There are so very many confounding variables, which are deliberately ignored, that each time I hear the mantra of “evidence based” treatment, I just want to puke. For example, there has never been any attempts at separating IAPT patients who are also on anti-depressants and those who are not when they count “recovery” rates. It is simply appalling science, or I don’t know what, but science it is not, and definitely not “evidence-based”.

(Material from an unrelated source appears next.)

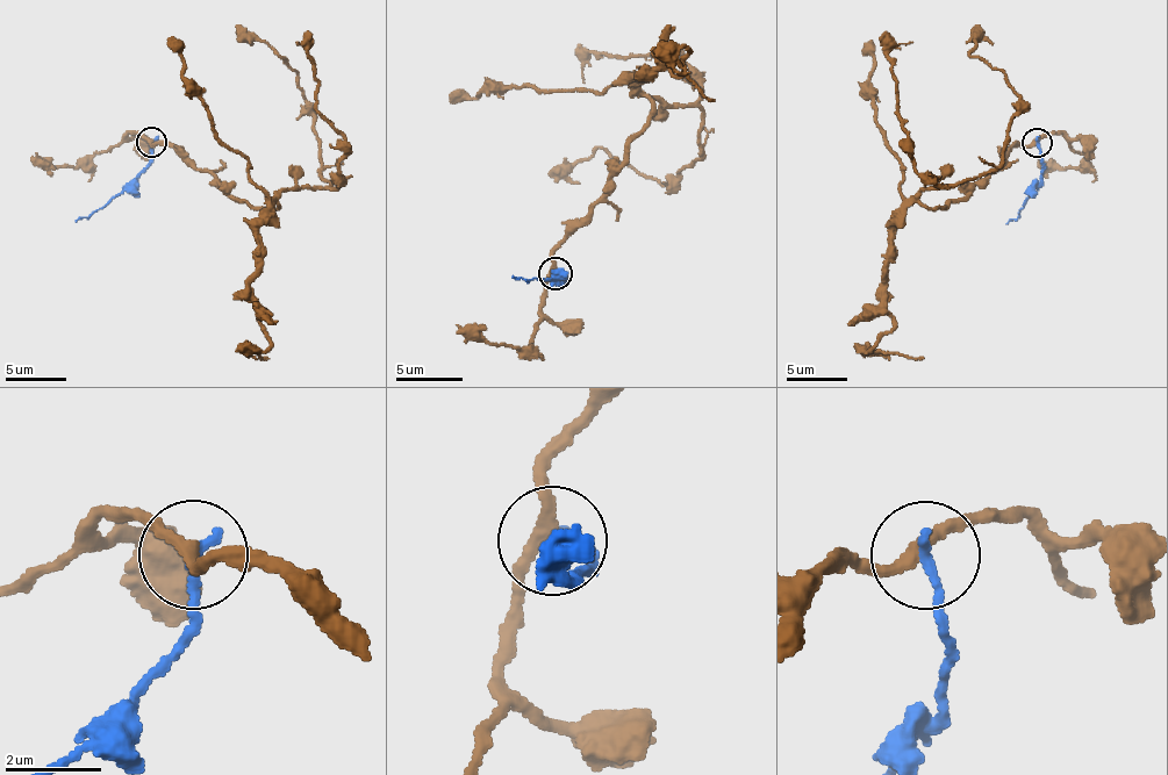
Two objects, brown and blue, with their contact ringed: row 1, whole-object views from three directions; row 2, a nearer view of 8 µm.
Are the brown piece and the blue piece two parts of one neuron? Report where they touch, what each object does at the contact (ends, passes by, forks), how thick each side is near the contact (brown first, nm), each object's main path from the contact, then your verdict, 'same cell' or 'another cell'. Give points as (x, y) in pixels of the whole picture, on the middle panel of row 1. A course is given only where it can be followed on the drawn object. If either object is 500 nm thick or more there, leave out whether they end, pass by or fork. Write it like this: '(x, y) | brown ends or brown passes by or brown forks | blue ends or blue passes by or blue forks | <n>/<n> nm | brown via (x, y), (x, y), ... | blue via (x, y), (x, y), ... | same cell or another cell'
(554, 273) | brown passes by | blue ends | 240/240 nm | brown via (553, 274), (552, 251), (652, 108), (645, 95), (702, 113), (702, 156), (670, 180), (600, 148), (546, 174) | blue via (553, 274), (565, 280), (525, 281), (513, 274) | another cell

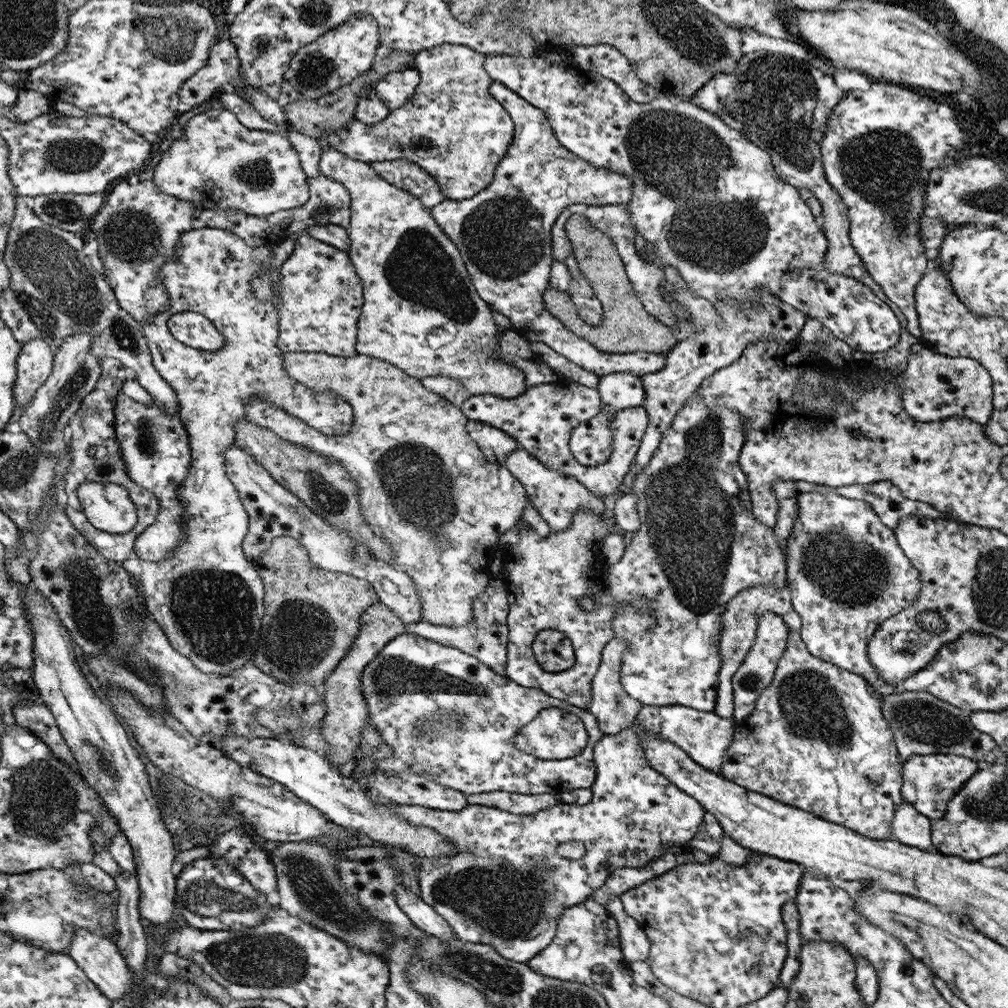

This is an important point Teresa, if the mechanism by which a treatment achieves ‘recovery’ cannot be specified then that treatment cannot be an evidence-based treatment
Mike

I and many colleagues used to use the problem descriptor “mixed anxiety and depression ” for the majority of the people we saw. However we were told to stop using it as it negitively effected the services commissioners data as NICE don’t have guidance for “mixed anxiety and depression “.
Yet another manipulation of information.

@MICHAELB, I was told a similar thing too. Plus it does not take a genius to work out that what IAPT is doing is not “science”. It is more akin to snake oil salesman tactics. @Teresa, yep, I have heard the term “evidence based” as if it is some hypnotic term to shut people down who have different opinions than the “norm”. I mean, there are very very few if any places that constantly bombard you with the term “evidence based”. The more they say it, the more I feel it is false as can be. Like, a mechanic will not constantly tell you that you need an oil change because it is evidence based; both parties can see it to be true without needing to be told “evidence based”.

Thank you Mike as always for the things you write in this blog. This one in particular is the amazing silver bullet needed to argue whenever managers get too heated towards me. Working in IAPT feels like the Hunger Games sometimes.